三田誠 アガルタ・フィエスタ

アガルタ・フィエスタ!―てのひらに女王を! (電撃文庫)アガルタ・フィエスタ! (2) (電撃文庫 (1177))アガルタ・フィエスタ! (3) (電撃文庫 (1291))
 古代の高度な文明が滅んだのはさまざまな奇跡を起こす”秘宝”が原因だった。その責任を取るために人形となり永遠の命を得たイセリアは何千年も懸けて秘宝を回収している。回収のため、イセリアはそれぞれの時代で王となる人間を見定め、力を貸してきた。イセリアが現在で王に選んだのは、特に特徴も無い少年、八王子まどか。長く続いたイセリアの旅は現在で終焉を迎えることができるのか…。
 久々にあらすじを書いてみたりしました。特に特徴の無い少年が主人公になるのはライトノベルの王道ともいえるかもしれません。これまでの王はイセリアを利用することばかり考えてきたようですが、まどかはイセリアを一人の人間として扱います。もともと人間だったのだから当然といえば当然ですが、王となって統治することを考えている人間にとっては一人一人の人格を考えるよりももっと大きな”国”のことを考えがちなのかもしれません。そこはかとなく、全体を統治するものはそれを構成するものが一人一人人格を持った人間であることを考慮しなければいけない、と警鐘を鳴らしているようにも思えますが、考えすぎかもしれません。

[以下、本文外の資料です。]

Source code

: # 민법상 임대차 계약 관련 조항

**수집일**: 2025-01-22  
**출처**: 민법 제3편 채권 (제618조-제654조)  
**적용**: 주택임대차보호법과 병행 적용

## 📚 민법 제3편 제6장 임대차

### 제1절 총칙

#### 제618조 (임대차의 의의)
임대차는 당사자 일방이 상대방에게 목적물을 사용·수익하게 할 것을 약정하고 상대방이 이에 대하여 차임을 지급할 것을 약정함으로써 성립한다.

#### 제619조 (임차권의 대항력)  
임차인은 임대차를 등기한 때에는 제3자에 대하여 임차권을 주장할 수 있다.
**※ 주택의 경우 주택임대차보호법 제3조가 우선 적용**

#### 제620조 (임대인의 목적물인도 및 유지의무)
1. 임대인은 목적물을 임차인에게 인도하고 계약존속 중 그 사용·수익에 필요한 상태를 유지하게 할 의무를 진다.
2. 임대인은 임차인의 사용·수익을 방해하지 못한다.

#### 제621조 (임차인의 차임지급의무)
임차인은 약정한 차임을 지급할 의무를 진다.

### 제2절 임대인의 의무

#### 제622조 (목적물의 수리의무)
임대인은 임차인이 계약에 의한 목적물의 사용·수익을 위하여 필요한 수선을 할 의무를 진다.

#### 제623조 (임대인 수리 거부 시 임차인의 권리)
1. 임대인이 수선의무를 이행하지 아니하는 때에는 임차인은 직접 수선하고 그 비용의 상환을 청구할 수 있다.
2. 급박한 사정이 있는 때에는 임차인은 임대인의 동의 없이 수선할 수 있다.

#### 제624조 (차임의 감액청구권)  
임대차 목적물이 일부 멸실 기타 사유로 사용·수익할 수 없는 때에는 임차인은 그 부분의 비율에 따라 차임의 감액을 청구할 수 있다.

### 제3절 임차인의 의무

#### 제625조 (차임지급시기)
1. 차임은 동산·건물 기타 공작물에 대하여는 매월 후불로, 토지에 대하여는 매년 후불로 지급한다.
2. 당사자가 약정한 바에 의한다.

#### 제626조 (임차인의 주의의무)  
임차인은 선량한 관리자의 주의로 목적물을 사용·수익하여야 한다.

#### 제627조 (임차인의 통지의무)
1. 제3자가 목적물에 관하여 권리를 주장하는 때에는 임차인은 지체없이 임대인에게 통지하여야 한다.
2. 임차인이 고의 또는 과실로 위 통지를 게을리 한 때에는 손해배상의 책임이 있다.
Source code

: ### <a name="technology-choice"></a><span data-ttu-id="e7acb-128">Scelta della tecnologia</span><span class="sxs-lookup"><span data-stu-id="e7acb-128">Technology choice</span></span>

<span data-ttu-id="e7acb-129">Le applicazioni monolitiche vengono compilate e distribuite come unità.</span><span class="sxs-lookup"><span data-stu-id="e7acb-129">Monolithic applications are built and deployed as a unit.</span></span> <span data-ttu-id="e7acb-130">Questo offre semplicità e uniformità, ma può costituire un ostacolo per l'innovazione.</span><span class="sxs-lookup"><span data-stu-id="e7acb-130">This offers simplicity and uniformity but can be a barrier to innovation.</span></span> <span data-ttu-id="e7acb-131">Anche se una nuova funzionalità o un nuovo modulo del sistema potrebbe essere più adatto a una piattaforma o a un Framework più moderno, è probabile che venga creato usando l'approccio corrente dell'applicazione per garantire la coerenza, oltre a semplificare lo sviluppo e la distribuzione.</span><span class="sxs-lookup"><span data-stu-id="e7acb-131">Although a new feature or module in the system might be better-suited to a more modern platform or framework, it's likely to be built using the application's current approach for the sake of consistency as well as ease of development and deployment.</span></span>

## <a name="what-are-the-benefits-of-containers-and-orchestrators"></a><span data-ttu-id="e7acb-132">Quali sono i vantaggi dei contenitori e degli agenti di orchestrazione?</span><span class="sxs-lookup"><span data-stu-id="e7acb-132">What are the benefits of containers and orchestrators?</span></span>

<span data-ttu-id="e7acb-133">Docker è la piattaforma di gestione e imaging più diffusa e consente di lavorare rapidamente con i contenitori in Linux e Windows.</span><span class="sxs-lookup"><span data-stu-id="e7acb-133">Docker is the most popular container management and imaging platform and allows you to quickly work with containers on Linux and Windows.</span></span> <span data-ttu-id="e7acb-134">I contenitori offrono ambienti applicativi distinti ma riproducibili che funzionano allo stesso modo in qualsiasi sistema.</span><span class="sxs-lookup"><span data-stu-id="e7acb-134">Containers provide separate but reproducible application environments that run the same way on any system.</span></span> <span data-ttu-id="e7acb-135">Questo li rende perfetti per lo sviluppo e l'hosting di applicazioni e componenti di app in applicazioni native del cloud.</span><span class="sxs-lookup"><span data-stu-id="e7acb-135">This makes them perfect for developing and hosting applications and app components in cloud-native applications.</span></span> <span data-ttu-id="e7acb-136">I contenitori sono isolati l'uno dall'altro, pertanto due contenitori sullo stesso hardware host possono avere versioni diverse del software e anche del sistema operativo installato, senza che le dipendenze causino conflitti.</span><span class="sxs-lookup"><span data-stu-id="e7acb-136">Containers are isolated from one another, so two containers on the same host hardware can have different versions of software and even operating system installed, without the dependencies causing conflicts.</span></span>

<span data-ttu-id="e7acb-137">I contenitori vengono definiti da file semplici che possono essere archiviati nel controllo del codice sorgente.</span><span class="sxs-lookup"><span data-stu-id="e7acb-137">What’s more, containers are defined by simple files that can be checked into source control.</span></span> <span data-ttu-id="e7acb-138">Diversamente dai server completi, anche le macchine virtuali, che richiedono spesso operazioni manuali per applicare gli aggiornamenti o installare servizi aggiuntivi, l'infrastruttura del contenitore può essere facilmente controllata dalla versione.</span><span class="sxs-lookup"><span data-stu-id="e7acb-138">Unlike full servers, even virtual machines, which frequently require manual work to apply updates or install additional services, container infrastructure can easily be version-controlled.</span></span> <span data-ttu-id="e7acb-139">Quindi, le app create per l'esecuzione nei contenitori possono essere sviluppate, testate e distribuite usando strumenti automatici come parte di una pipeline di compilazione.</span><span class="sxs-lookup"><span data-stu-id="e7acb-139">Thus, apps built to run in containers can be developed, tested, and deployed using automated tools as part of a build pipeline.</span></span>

 秘宝を使った戦いがこの作品のメインの一部ですが、新しい秘宝が出るたびに「〜は〜の由来となった。それとも〜を使用したからこそその名がつけられたのか」と言うナレーションはもう要りませんです。はい。中途半端に現代科学で説明をつけようとしているので、それは解ったけど、じゃあ、仕組みは?と思ってしまいます。仕組みなんてわかるはずはないし、わかっていたら作れるでしょうから(空想科学は別として)無理に説明しなくてもいいのに。浅井ラボさんの手法に似ています。あちらは事細かに説明があるので威力の裏づけとしてはいいだろうと思いますが。

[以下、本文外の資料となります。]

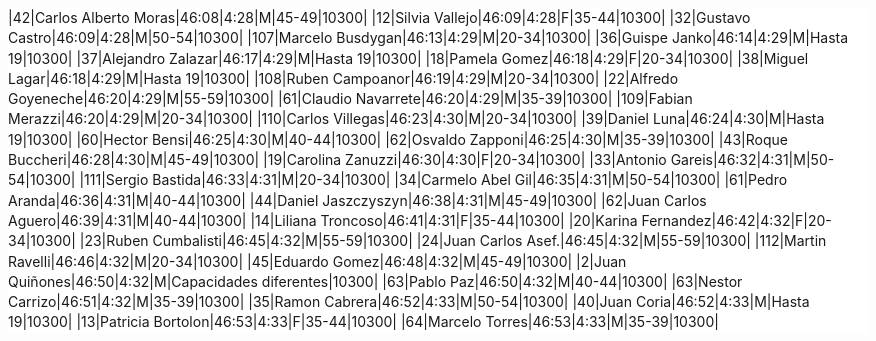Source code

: |42|Carlos Alberto Moras|46:08|4:28|M|45-49|10300|
|12|Silvia Vallejo|46:09|4:28|F|35-44|10300|
|32|Gustavo Castro|46:09|4:28|M|50-54|10300|
|107|Marcelo Busdygan|46:13|4:29|M|20-34|10300|
|36|Guispe Janko|46:14|4:29|M|Hasta 19|10300|
|37|Alejandro Zalazar|46:17|4:29|M|Hasta 19|10300|
|18|Pamela Gomez|46:18|4:29|F|20-34|10300|
|38|Miguel Lagar|46:18|4:29|M|Hasta 19|10300|
|108|Ruben Campoanor|46:19|4:29|M|20-34|10300|
|22|Alfredo Goyeneche|46:20|4:29|M|55-59|10300|
|61|Claudio Navarrete|46:20|4:29|M|35-39|10300|
|109|Fabian Merazzi|46:20|4:29|M|20-34|10300|
|110|Carlos Villegas|46:23|4:30|M|20-34|10300|
|39|Daniel Luna|46:24|4:30|M|Hasta 19|10300|
|60|Hector Bensi|46:25|4:30|M|40-44|10300|
|62|Osvaldo Zapponi|46:25|4:30|M|35-39|10300|
|43|Roque Buccheri|46:28|4:30|M|45-49|10300|
|19|Carolina Zanuzzi|46:30|4:30|F|20-34|10300|
|33|Antonio Gareis|46:32|4:31|M|50-54|10300|
|111|Sergio Bastida|46:33|4:31|M|20-34|10300|
|34|Carmelo Abel Gil|46:35|4:31|M|50-54|10300|
|61|Pedro Aranda|46:36|4:31|M|40-44|10300|
|44|Daniel Jaszczyszyn|46:38|4:31|M|45-49|10300|
|62|Juan Carlos Aguero|46:39|4:31|M|40-44|10300|
|14|Liliana Troncoso|46:41|4:31|F|35-44|10300|
|20|Karina Fernandez|46:42|4:32|F|20-34|10300|
|23|Ruben Cumbalisti|46:45|4:32|M|55-59|10300|
|24|Juan Carlos Asef.|46:45|4:32|M|55-59|10300|
|112|Martin Ravelli|46:46|4:32|M|20-34|10300|
|45|Eduardo Gomez|46:48|4:32|M|45-49|10300|
|2|Juan Quiñones|46:50|4:32|M|Capacidades diferentes|10300|
|63|Pablo Paz|46:50|4:32|M|40-44|10300|
|63|Nestor Carrizo|46:51|4:32|M|35-39|10300|
|35|Ramon Cabrera|46:52|4:33|M|50-54|10300|
|40|Juan Coria|46:52|4:33|M|Hasta 19|10300|
|13|Patricia Bortolon|46:53|4:33|F|35-44|10300|
|64|Marcelo Torres|46:53|4:33|M|35-39|10300|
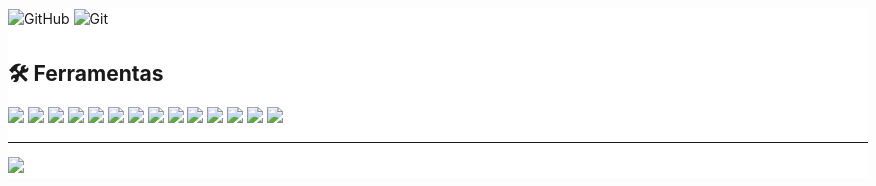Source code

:   
  <img align="center" alt="GitHub" height="50" width="40" src="https://raw.githubusercontent.com/devicons/devicon/master/icons/github/github-original.svg">
  <img align="center" alt="Git" height="50" width="40" src="https://raw.githubusercontent.com/devicons/devicon/master/icons/git/git-original.svg">

</div>


## 🛠️ Ferramentas

![](https://img.shields.io/badge/IDE-Visual_Studio_Code-informational?style=flat&logo=visual-studio-code&logoColor=white&color=0078D7)
![](https://img.shields.io/badge/IDE-IntelliJ_IDEA-informational?style=flat&logo=intellij-idea&logoColor=white&color=000000)
![](https://img.shields.io/badge/Framework-Django-informational?style=flat&logo=django&logoColor=white&color=092E20)
![](https://img.shields.io/badge/Framework-Spring_Boot-informational?style=flat&logo=springboot&logoColor=white&color=6DB33F)
![](https://img.shields.io/badge/Database-PostgreSQL-informational?style=flat&logo=postgresql&logoColor=white&color=336791)
![](https://img.shields.io/badge/Database-MySQL-informational?style=flat&logo=mysql&logoColor=white&color=4479A1)
![](https://img.shields.io/badge/AI-TensorFlow-informational?style=flat&logo=tensorflow&logoColor=white&color=FF6F00)
![](https://img.shields.io/badge/Data_Pipeline-Apache_Spark-informational?style=flat&logo=apachespark&logoColor=white&color=E25A1C)
![](https://img.shields.io/badge/Analysis-Pandas-informational?style=flat&logo=pandas&logoColor=white&color=150458)
![](https://img.shields.io/badge/Analysis-Numpy-informational?style=flat&logo=numpy&logoColor=white&color=013243)
![](https://img.shields.io/badge/Notebook-Jupyter-informational?style=flat&logo=jupyter&logoColor=white&color=F37626)
![](https://img.shields.io/badge/Version_Control-Git-informational?style=flat&logo=git&logoColor=white&color=F05032)
![](https://img.shields.io/badge/Hosting-Vercel-informational?style=flat&logo=vercel&logoColor=white&color=000000)
![](https://img.shields.io/badge/Container-Docker-informational?style=flat&logo=docker&logoColor=white&color=2496ED)

---

<img width=100% src="https://capsule-render.vercel.app/api?type=waving&color=00bfbf&height=120&section=footer"/>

 これも肩肘張らずに読むことができる点ではいい作品だと思います。イラストは最近の電撃文庫にありがちなイラストで、他の人との区別ができません。特に3巻では妹との区別ができませんでした。顔がそっくりネタはイラストレータにとって嬉しいのか悲しいのか。あまり速いペースで刊行されていないようなので、次回も読みたいと思います。